GOAL OF THE EXERCISE. Once the line containing "редставляем себе, что мы" is found in the entries below, restate it and each following line word for word, stopping after the line containing "выносится вбок.".
[AVAILABLE RECORDS Boundary: Start]
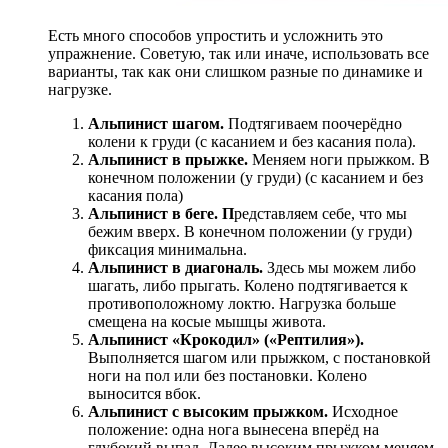
Есть много способов упростить и усложнить это
упражнение. Советую, так или иначе, использовать все
варианты, так как они слишком разные по динамике и
нагрузке.
Альпинист шагом.
Подтягиваем поочерёдно
колени к груди (с касанием и без касания пола).
Альпинист в прыжке.
Меняем ноги прыжком. В
конечном положении (у груди) (с касанием и без
касания пола)
Альпинист в беге. П
редставляем себе, что мы
бежим вверх. В конечном положении (у груди)
фиксация минимальна.
Альпинист в диагональ.
Здесь мы можем либо
шагать, либо прыгать. Колено подтягивается к
противоположному локтю. Нагрузка больше
смещена на косые мышцы живота.
Альпинист «Крокодил» («Рептилия»).
Выполняется шагом или прыжком, с постановкой
ноги на пол или без постановки. Колено
выносится вбок.
Альпинист с высоким прыжком.
Исходное
положение: одна нога вынесена вперёд на
глубокий выпад. Далее высоким прыжком меняем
[AVAILABLE RECORDS Boundary: End]
RESPONSE TO THIS TASK.
редставляем себе, что мы
бежим вверх. В конечном положении (у груди)
фиксация минимальна.
Альпинист в диагональ.
Здесь мы можем либо
шагать, либо прыгать. Колено подтягивается к
противоположному локтю. Нагрузка больше
смещена на косые мышцы живота.
Альпинист «Крокодил» («Рептилия»).
Выполняется шагом или прыжком, с постановкой
ноги на пол или без постановки. Колено
выносится вбок.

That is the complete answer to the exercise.